* **TASK DETAILS**: Arrange the lines of every listing below into a numbered list, omitting any blank lines.

================================

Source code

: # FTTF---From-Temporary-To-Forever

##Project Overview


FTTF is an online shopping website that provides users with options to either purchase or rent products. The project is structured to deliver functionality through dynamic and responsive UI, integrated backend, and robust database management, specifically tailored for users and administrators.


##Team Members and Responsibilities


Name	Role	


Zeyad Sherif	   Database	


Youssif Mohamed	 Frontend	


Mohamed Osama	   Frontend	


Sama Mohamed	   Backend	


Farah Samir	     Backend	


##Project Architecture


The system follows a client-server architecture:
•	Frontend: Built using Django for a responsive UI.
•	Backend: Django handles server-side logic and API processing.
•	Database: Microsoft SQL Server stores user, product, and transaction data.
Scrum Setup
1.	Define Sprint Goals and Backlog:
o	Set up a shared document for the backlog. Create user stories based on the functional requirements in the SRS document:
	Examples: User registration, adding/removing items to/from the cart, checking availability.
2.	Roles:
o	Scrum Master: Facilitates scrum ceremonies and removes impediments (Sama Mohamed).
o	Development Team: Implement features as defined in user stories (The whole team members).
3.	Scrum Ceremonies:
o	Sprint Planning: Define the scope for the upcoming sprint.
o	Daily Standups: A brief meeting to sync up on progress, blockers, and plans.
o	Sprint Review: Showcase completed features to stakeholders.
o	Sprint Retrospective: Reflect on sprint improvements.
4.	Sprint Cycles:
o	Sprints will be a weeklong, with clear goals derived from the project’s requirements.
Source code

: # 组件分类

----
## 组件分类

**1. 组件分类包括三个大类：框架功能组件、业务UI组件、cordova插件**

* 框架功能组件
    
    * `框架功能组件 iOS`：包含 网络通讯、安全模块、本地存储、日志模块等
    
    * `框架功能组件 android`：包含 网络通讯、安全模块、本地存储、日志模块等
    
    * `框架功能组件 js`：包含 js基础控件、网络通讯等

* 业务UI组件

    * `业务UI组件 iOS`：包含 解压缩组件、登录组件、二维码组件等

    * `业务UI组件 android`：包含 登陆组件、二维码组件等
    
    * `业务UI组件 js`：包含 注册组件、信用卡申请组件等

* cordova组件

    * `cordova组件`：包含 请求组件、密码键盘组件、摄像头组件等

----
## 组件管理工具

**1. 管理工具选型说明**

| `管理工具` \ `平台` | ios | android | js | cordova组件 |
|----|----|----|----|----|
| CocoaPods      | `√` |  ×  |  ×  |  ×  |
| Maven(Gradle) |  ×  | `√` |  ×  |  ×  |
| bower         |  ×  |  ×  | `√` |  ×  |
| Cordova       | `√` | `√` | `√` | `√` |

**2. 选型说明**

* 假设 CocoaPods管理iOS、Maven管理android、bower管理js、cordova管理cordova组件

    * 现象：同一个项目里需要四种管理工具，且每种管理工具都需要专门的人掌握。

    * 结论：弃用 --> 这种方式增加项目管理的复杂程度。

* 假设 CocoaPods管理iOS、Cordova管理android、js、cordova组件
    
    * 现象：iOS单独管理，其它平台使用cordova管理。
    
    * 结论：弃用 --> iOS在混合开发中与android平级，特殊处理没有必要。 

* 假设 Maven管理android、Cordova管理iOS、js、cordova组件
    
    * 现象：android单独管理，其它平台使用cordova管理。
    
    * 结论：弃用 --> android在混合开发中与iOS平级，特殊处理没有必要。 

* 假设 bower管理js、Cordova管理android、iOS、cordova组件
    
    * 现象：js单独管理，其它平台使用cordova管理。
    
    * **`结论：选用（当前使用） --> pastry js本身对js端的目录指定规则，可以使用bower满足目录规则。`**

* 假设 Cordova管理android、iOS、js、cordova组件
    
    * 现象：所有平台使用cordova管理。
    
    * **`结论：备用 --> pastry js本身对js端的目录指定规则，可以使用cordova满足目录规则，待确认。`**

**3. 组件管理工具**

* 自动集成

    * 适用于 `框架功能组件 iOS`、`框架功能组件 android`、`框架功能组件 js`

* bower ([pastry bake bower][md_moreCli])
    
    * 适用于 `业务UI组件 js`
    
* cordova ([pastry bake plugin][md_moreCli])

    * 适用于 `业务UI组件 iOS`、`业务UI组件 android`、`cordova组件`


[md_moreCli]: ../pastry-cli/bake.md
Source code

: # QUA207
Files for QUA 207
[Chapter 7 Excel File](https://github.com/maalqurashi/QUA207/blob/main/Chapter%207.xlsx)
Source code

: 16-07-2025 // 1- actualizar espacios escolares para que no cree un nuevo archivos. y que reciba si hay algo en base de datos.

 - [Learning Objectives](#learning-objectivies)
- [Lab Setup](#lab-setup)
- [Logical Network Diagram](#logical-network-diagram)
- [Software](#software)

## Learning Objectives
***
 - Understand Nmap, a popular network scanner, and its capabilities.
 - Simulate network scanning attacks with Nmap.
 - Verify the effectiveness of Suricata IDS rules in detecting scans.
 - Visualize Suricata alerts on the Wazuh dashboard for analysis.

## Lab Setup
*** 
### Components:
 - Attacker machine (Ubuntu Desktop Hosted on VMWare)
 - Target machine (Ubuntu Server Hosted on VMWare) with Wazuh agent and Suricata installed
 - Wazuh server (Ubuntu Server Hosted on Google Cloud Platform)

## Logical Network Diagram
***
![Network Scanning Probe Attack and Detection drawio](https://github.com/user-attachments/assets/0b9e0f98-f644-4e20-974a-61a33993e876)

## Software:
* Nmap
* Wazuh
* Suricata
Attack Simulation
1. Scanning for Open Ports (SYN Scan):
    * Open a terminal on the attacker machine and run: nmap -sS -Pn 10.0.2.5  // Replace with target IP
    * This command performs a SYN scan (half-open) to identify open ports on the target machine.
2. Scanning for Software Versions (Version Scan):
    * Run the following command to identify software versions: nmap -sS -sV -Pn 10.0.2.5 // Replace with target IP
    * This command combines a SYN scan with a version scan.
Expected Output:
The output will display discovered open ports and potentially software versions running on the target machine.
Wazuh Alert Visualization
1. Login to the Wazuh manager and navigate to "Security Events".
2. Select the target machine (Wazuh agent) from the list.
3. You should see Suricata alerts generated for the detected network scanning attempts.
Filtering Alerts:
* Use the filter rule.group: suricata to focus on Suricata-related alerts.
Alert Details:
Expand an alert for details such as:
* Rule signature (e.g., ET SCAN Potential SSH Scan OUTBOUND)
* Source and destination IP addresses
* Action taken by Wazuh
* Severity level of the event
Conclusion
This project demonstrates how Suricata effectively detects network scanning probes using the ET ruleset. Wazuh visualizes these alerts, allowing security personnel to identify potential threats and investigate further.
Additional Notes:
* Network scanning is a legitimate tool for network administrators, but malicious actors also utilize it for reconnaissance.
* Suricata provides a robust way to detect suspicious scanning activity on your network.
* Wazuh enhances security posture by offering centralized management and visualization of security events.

================================

* **RESPONSE**:
1. Source code
2. : # FTTF---From-Temporary-To-Forever
3. ##Project Overview
4. FTTF is an online shopping website that provides users with options to either purchase or rent products. The project is structured to deliver functionality through dynamic and responsive UI, integrated backend, and robust database management, specifically tailored for users and administrators.
5. ##Team Members and Responsibilities
6. Name	Role	
7. Zeyad Sherif	   Database	
8. Youssif Mohamed	 Frontend	
9. Mohamed Osama	   Frontend	
10. Sama Mohamed	   Backend	
11. Farah Samir	     Backend	
12. ##Project Architecture
13. The system follows a client-server architecture:
14. •	Frontend: Built using Django for a responsive UI.
15. •	Backend: Django handles server-side logic and API processing.
16. •	Database: Microsoft SQL Server stores user, product, and transaction data.
17. Scrum Setup
18. 1.	Define Sprint Goals and Backlog:
19. o	Set up a shared document for the backlog. Create user stories based on the functional requirements in the SRS document:
20. 	Examples: User registration, adding/removing items to/from the cart, checking availability.
21. 2.	Roles:
22. o	Scrum Master: Facilitates scrum ceremonies and removes impediments (Sama Mohamed).
23. o	Development Team: Implement features as defined in user stories (The whole team members).
24. 3.	Scrum Ceremonies:
25. o	Sprint Planning: Define the scope for the upcoming sprint.
26. o	Daily Standups: A brief meeting to sync up on progress, blockers, and plans.
27. o	Sprint Review: Showcase completed features to stakeholders.
28. o	Sprint Retrospective: Reflect on sprint improvements.
29. 4.	Sprint Cycles:
30. o	Sprints will be a weeklong, with clear goals derived from the project’s requirements.
31. Source code
32. : # 组件分类
33. ----
34. ## 组件分类
35. **1. 组件分类包括三个大类：框架功能组件、业务UI组件、cordova插件**
36. * 框架功能组件
37.     * `框架功能组件 iOS`：包含 网络通讯、安全模块、本地存储、日志模块等
38.     * `框架功能组件 android`：包含 网络通讯、安全模块、本地存储、日志模块等
39.     * `框架功能组件 js`：包含 js基础控件、网络通讯等
40. * 业务UI组件
41.     * `业务UI组件 iOS`：包含 解压缩组件、登录组件、二维码组件等
42.     * `业务UI组件 android`：包含 登陆组件、二维码组件等
43.     * `业务UI组件 js`：包含 注册组件、信用卡申请组件等
44. * cordova组件
45.     * `cordova组件`：包含 请求组件、密码键盘组件、摄像头组件等
46. ----
47. ## 组件管理工具
48. **1. 管理工具选型说明**
49. | `管理工具` \ `平台` | ios | android | js | cordova组件 |
50. |----|----|----|----|----|
51. | CocoaPods      | `√` |  ×  |  ×  |  ×  |
52. | Maven(Gradle) |  ×  | `√` |  ×  |  ×  |
53. | bower         |  ×  |  ×  | `√` |  ×  |
54. | Cordova       | `√` | `√` | `√` | `√` |
55. **2. 选型说明**
56. * 假设 CocoaPods管理iOS、Maven管理android、bower管理js、cordova管理cordova组件
57.     * 现象：同一个项目里需要四种管理工具，且每种管理工具都需要专门的人掌握。
58.     * 结论：弃用 --> 这种方式增加项目管理的复杂程度。
59. * 假设 CocoaPods管理iOS、Cordova管理android、js、cordova组件
60.     * 现象：iOS单独管理，其它平台使用cordova管理。
61.     * 结论：弃用 --> iOS在混合开发中与android平级，特殊处理没有必要。 
62. * 假设 Maven管理android、Cordova管理iOS、js、cordova组件
63.     * 现象：android单独管理，其它平台使用cordova管理。
64.     * 结论：弃用 --> android在混合开发中与iOS平级，特殊处理没有必要。 
65. * 假设 bower管理js、Cordova管理android、iOS、cordova组件
66.     * 现象：js单独管理，其它平台使用cordova管理。
67.     * **`结论：选用（当前使用） --> pastry js本身对js端的目录指定规则，可以使用bower满足目录规则。`**
68. * 假设 Cordova管理android、iOS、js、cordova组件
69.     * 现象：所有平台使用cordova管理。
70.     * **`结论：备用 --> pastry js本身对js端的目录指定规则，可以使用cordova满足目录规则，待确认。`**
71. **3. 组件管理工具**
72. * 自动集成
73.     * 适用于 `框架功能组件 iOS`、`框架功能组件 android`、`框架功能组件 js`
74. * bower ([pastry bake bower][md_moreCli])
75.     * 适用于 `业务UI组件 js`
76. * cordova ([pastry bake plugin][md_moreCli])
77.     * 适用于 `业务UI组件 iOS`、`业务UI组件 android`、`cordova组件`
78. [md_moreCli]: ../pastry-cli/bake.md
79. Source code
80. : # QUA207
81. Files for QUA 207
82. [Chapter 7 Excel File](https://github.com/maalqurashi/QUA207/blob/main/Chapter%207.xlsx)
83. Source code
84. : 16-07-2025 // 1- actualizar espacios escolares para que no cree un nuevo archivos. y que reciba si hay algo en base de datos.
85.  - [Learning Objectives](#learning-objectivies)
86. - [Lab Setup](#lab-setup)
87. - [Logical Network Diagram](#logical-network-diagram)
88. - [Software](#software)
89. ## Learning Objectives
90. ***
91.  - Understand Nmap, a popular network scanner, and its capabilities.
92.  - Simulate network scanning attacks with Nmap.
93.  - Verify the effectiveness of Suricata IDS rules in detecting scans.
94.  - Visualize Suricata alerts on the Wazuh dashboard for analysis.
95. ## Lab Setup
96. *** 
97. ### Components:
98.  - Attacker machine (Ubuntu Desktop Hosted on VMWare)
99.  - Target machine (Ubuntu Server Hosted on VMWare) with Wazuh agent and Suricata installed
100.  - Wazuh server (Ubuntu Server Hosted on Google Cloud Platform)
101. ## Logical Network Diagram
102. ***
103. ![Network Scanning Probe Attack and Detection drawio](https://github.com/user-attachments/assets/0b9e0f98-f644-4e20-974a-61a33993e876)
104. ## Software:
105. * Nmap
106. * Wazuh
107. * Suricata
108. Attack Simulation
109. 1. Scanning for Open Ports (SYN Scan):
110.     * Open a terminal on the attacker machine and run: nmap -sS -Pn 10.0.2.5  // Replace with target IP
111.     * This command performs a SYN scan (half-open) to identify open ports on the target machine.
112. 2. Scanning for Software Versions (Version Scan):
113.     * Run the following command to identify software versions: nmap -sS -sV -Pn 10.0.2.5 // Replace with target IP
114.     * This command combines a SYN scan with a version scan.
115. Expected Output:
116. The output will display discovered open ports and potentially software versions running on the target machine.
117. Wazuh Alert Visualization
118. 1. Login to the Wazuh manager and navigate to "Security Events".
119. 2. Select the target machine (Wazuh agent) from the list.
120. 3. You should see Suricata alerts generated for the detected network scanning attempts.
121. Filtering Alerts:
122. * Use the filter rule.group: suricata to focus on Suricata-related alerts.
123. Alert Details:
124. Expand an alert for details such as:
125. * Rule signature (e.g., ET SCAN Potential SSH Scan OUTBOUND)
126. * Source and destination IP addresses
127. * Action taken by Wazuh
128. * Severity level of the event
129. Conclusion
130. This project demonstrates how Suricata effectively detects network scanning probes using the ET ruleset. Wazuh visualizes these alerts, allowing security personnel to identify potential threats and investigate further.
131. Additional Notes:
132. * Network scanning is a legitimate tool for network administrators, but malicious actors also utilize it for reconnaissance.
133. * Suricata provides a robust way to detect suspicious scanning activity on your network.
134. * Wazuh enhances security posture by offering centralized management and visualization of security events.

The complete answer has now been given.